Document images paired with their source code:
▼

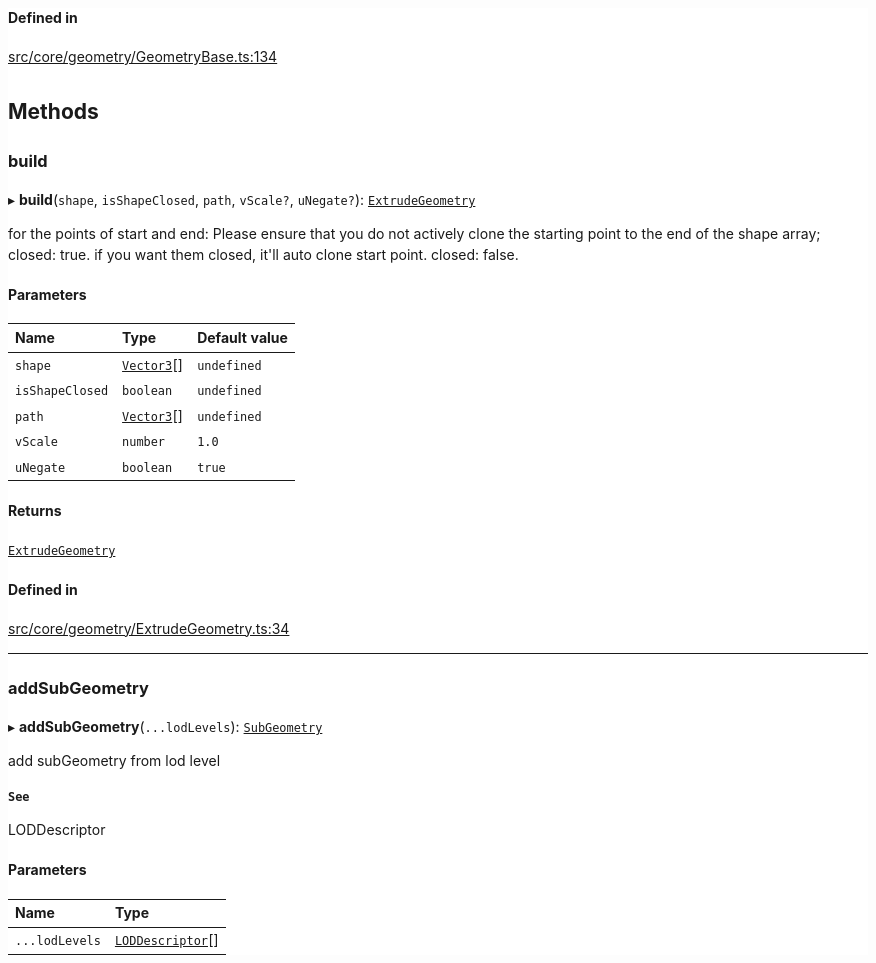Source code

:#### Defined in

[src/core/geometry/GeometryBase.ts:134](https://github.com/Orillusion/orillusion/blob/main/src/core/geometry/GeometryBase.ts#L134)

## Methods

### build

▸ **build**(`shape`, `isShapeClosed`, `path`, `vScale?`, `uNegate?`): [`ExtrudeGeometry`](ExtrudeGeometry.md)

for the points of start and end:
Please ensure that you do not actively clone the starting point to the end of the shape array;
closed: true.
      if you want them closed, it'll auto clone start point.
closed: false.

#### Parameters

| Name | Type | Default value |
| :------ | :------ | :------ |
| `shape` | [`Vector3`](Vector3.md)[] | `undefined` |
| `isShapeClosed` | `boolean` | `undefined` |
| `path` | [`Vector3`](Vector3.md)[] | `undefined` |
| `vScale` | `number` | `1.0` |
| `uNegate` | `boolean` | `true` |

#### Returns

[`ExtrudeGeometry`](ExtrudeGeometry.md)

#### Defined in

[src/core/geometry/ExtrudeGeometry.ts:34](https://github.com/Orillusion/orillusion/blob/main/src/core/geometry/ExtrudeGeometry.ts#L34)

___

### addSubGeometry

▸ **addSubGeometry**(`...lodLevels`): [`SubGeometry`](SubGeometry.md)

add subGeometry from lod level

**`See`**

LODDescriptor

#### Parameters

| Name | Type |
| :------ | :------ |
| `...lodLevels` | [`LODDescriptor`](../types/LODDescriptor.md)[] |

▲

Work request: Repeat the lines above word for word, starting with the line that contains "### addSubGeometry" and continuing through the last of the lines, including both ends.

Reply:
### addSubGeometry

▸ **addSubGeometry**(`...lodLevels`): [`SubGeometry`](SubGeometry.md)

add subGeometry from lod level

**`See`**

LODDescriptor

#### Parameters

| Name | Type |
| :------ | :------ |
| `...lodLevels` | [`LODDescriptor`](../types/LODDescriptor.md)[] |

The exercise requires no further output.